Compositional Zero-Shot Learning (CZSL) aims to recognize unseen state-object combinations by leveraging known combinations. Existing studies basically rely on the cross-modal alignment capabilities of CLIP but tend to overlook its limitations in capturing fine-grained local features, which arise from its architectural and training paradigm. To address this issue, we propose a Multi-Stage Cross-modal Interaction (MSCI) model that effectively explores and utilizes intermediate-layer information from CLIP's visual encoder. Specifically, we design two self-adaptive aggregators to extract local information from low-level visual features and integrate global information from high-level visual features, respectively. These key information are progressively incorporated into textual representations through a stage-by-stage interaction mechanism, significantly enhancing the model's perception capability for fine-grained local visual information. Additionally, MSCI dynamically adjusts the attention weights between global and local visual information based on different combinations, as well as different elements within the same combination, allowing it to flexibly adapt to diverse scenarios. Experiments on three widely used datasets fully validate the effectiveness and superiority of the proposed model. Data and code are available at https://github.com/ltpwy/MSCI.
Paper Structure (24 sections, 17 equations, 5 figures, 4 tables)

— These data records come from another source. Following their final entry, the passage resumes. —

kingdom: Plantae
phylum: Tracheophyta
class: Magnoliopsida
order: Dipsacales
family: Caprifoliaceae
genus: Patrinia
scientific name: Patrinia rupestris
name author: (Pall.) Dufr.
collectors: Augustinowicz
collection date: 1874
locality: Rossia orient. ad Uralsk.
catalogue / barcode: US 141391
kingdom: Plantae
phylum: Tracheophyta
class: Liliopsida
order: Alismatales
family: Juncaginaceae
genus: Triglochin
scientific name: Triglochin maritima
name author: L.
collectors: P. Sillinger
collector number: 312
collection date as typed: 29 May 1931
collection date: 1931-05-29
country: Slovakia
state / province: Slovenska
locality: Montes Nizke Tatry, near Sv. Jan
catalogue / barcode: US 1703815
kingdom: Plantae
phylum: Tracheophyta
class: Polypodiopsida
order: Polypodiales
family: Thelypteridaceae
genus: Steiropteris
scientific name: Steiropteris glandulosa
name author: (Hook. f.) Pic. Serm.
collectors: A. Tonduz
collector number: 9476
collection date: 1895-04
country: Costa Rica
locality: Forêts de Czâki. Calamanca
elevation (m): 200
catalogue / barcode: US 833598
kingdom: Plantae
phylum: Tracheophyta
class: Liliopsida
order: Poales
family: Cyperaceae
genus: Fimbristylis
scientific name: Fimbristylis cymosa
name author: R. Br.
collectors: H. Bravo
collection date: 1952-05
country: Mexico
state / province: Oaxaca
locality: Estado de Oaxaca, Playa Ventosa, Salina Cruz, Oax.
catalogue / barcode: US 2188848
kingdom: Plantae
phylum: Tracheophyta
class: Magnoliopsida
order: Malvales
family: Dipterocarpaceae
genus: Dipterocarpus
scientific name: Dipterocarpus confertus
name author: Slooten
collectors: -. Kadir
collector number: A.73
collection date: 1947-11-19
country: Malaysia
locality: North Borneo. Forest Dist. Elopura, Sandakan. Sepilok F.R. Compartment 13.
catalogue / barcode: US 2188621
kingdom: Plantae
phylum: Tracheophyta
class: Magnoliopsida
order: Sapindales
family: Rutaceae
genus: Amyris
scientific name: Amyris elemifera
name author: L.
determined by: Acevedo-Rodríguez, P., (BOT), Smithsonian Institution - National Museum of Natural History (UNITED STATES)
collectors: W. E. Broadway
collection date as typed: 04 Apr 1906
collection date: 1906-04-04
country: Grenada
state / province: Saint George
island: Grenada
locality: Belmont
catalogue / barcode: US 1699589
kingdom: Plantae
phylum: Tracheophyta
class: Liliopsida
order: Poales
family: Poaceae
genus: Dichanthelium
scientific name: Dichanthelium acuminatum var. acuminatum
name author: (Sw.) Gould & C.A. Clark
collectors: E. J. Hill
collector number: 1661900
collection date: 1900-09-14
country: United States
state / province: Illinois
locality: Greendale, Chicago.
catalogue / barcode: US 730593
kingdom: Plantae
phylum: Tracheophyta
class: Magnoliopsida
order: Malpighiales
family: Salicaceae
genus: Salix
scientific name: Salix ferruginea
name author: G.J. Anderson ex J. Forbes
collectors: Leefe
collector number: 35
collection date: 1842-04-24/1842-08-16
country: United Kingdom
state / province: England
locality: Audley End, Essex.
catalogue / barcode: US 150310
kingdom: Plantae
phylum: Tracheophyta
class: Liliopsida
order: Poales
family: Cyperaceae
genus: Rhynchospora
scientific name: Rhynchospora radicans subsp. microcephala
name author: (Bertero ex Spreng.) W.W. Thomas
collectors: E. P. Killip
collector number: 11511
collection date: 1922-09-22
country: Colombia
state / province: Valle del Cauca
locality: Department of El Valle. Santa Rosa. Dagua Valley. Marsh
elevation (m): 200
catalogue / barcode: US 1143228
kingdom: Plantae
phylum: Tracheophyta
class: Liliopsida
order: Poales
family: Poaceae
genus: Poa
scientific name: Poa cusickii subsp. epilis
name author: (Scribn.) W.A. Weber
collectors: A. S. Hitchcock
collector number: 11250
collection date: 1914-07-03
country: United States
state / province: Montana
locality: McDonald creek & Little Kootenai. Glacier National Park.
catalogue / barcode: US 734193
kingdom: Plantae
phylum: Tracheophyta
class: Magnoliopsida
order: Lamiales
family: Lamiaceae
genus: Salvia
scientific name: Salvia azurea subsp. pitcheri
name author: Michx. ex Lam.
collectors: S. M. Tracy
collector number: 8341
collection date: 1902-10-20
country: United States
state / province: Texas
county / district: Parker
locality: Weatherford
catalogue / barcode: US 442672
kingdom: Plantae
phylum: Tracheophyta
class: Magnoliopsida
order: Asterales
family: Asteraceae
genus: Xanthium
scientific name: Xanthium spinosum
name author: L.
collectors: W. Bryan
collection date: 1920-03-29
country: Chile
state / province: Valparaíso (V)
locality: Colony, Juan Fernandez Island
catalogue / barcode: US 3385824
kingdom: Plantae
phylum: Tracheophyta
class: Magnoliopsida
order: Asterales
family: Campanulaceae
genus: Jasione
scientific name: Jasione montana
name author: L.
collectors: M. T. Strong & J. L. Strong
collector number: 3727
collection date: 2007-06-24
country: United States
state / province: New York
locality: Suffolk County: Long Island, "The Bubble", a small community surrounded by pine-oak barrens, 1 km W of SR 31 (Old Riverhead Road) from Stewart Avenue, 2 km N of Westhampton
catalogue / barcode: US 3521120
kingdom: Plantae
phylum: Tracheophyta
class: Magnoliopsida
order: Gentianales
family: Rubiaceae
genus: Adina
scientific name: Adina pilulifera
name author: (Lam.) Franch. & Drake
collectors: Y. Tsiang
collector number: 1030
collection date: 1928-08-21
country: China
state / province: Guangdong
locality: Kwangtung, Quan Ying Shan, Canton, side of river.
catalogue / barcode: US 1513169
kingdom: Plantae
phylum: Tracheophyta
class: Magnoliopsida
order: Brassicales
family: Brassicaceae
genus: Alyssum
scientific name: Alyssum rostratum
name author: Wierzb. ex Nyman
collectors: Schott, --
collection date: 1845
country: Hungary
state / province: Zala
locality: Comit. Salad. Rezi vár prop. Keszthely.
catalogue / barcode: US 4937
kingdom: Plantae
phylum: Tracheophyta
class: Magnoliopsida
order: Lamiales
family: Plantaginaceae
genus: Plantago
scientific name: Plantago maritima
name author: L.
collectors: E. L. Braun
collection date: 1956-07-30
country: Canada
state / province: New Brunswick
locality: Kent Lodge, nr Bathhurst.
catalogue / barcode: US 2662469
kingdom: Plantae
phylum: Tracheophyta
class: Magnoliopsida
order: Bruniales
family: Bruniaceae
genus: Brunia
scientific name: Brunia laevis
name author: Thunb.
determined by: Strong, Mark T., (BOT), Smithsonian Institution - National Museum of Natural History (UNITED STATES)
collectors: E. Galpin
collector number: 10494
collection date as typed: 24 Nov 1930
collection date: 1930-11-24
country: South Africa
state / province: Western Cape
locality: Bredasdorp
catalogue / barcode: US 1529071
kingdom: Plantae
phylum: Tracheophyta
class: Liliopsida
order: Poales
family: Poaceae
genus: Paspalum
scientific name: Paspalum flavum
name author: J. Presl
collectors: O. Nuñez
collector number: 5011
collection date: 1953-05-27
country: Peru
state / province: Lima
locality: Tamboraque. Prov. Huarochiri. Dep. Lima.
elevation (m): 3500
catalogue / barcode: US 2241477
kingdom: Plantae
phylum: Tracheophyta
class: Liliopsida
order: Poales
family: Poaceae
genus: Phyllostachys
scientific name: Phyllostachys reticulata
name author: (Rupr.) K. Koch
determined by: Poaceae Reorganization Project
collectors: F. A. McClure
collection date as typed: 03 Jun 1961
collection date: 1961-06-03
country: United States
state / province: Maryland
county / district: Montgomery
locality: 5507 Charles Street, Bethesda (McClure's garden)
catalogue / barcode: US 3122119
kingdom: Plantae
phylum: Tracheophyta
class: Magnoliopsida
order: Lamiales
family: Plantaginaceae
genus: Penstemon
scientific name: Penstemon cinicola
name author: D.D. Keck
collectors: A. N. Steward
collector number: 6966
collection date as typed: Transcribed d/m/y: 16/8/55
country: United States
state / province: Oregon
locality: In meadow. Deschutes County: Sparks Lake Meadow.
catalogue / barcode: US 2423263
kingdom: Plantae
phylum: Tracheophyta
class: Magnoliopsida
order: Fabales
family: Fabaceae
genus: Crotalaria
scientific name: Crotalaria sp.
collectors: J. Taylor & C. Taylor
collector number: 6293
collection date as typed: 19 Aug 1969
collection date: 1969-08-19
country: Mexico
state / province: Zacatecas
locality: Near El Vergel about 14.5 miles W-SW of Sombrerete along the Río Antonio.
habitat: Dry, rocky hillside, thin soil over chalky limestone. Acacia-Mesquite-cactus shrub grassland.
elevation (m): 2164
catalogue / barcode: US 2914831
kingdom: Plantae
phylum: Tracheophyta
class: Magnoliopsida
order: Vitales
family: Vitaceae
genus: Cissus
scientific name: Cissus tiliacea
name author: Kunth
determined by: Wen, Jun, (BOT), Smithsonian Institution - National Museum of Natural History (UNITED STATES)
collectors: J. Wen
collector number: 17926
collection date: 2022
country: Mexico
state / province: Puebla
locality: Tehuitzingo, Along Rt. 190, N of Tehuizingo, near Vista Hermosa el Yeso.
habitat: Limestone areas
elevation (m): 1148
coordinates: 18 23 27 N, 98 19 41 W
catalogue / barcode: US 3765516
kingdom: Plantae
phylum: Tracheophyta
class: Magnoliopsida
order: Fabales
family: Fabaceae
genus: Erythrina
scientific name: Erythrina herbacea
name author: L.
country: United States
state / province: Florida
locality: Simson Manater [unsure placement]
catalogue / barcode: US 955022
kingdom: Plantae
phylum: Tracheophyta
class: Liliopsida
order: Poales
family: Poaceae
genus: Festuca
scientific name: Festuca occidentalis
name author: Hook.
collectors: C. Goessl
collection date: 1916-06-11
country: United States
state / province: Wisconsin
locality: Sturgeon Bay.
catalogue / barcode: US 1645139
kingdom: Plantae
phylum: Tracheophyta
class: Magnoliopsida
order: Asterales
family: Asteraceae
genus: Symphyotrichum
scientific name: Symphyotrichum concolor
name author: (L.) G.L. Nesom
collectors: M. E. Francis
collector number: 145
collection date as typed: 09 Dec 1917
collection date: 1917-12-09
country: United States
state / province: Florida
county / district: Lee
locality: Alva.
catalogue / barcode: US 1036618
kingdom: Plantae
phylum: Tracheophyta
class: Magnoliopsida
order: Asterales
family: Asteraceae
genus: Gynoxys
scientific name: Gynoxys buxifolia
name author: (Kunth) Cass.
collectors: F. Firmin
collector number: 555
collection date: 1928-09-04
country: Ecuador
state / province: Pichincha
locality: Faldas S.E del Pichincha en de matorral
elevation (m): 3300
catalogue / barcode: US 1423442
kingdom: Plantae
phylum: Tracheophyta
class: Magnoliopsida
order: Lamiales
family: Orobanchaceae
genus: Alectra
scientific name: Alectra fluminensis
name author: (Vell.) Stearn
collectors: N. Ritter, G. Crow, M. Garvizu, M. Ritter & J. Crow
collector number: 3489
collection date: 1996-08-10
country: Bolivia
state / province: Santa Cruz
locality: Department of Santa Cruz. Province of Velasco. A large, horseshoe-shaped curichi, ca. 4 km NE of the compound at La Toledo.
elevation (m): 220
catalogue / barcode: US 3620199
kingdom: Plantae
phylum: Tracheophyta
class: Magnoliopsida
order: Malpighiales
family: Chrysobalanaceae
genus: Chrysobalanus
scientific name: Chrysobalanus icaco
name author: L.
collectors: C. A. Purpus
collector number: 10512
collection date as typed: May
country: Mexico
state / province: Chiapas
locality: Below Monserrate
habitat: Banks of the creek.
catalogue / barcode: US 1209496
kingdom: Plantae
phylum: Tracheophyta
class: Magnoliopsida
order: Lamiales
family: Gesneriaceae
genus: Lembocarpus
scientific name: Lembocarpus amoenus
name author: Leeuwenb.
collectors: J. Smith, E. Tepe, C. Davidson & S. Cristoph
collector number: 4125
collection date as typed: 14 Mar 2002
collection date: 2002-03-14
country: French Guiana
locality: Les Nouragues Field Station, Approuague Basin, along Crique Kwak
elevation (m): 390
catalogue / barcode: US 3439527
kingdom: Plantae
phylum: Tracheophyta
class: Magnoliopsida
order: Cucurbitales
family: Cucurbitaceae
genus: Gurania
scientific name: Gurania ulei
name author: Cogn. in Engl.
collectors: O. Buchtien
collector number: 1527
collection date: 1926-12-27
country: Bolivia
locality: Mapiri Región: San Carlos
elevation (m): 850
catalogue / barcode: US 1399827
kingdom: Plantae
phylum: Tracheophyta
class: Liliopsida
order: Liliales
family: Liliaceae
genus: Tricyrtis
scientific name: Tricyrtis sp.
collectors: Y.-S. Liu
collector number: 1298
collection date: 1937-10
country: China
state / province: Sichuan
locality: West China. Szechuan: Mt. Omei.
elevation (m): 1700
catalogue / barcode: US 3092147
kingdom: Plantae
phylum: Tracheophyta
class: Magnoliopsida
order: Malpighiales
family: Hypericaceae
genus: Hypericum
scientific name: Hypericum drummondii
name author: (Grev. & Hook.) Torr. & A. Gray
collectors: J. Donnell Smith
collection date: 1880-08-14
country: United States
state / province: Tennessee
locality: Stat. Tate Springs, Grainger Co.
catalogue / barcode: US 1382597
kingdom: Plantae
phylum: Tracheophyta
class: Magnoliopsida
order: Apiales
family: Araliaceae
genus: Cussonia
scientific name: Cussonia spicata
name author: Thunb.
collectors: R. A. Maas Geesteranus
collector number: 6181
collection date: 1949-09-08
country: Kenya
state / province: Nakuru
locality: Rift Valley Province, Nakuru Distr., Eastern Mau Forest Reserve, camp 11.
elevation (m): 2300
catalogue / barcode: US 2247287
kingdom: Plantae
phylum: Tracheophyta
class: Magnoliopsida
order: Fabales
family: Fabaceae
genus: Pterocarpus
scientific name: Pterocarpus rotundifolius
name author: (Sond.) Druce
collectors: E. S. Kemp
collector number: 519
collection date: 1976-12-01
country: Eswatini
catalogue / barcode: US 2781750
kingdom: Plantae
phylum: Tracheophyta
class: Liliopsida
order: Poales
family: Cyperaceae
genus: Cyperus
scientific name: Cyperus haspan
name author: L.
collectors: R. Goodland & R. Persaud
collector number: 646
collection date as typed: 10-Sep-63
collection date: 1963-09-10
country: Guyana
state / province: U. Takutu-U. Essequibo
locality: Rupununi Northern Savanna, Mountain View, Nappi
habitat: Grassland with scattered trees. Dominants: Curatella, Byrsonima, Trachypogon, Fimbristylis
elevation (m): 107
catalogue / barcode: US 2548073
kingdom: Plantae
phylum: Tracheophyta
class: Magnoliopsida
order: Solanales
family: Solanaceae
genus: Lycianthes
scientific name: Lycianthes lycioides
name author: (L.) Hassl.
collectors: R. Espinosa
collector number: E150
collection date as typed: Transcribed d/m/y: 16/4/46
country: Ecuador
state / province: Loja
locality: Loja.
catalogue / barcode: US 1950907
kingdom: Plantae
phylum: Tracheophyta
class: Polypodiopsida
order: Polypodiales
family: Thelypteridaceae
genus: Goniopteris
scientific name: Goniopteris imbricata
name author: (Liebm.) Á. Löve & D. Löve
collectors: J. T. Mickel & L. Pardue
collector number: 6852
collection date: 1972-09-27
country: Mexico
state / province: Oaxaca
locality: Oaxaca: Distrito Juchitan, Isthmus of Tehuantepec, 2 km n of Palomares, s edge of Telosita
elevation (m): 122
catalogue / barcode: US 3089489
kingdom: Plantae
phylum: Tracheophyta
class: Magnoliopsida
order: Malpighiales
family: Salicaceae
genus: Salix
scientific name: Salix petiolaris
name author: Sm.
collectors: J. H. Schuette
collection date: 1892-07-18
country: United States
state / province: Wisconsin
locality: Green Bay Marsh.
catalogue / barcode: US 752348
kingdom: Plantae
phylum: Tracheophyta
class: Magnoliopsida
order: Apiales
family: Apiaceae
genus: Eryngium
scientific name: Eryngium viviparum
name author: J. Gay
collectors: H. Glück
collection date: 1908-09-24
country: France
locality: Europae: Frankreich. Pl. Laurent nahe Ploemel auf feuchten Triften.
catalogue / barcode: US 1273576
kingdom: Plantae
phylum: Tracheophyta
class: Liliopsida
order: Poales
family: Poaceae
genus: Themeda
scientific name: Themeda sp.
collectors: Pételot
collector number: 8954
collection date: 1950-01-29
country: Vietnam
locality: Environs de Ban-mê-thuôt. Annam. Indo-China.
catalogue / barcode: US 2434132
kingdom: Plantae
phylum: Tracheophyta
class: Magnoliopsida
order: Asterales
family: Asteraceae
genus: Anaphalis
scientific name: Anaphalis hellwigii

This paper contains 24 sections, 17 equations, 5 figures, 4 tables.

Figures (5)

  • Figure 1: Core idea of our work. By effectively leveraging the rich local details in the lower-level features of the visual encoder, CLIP's ability to capture fine-grained local information can be enhanced.
  • Figure 2: The general framework of the MSCI model. We design two self-adaptive aggregators to extract local and global visual information from low-level and high-level visual features, respectively, and integrate this information into the prompt embeddings through stage-wise cross-modal interactions. Additionally, a fusion module is introduced to regulate the influence of local and global information on the generation of the final prompt embeddings.
  • Figure 3: Illustration of the low-level feature aggregator.
  • Figure 4: The impact of the number of aggregated layers $N$ on AUC.
  • Figure 5: Qualitative analysis of the proposed model.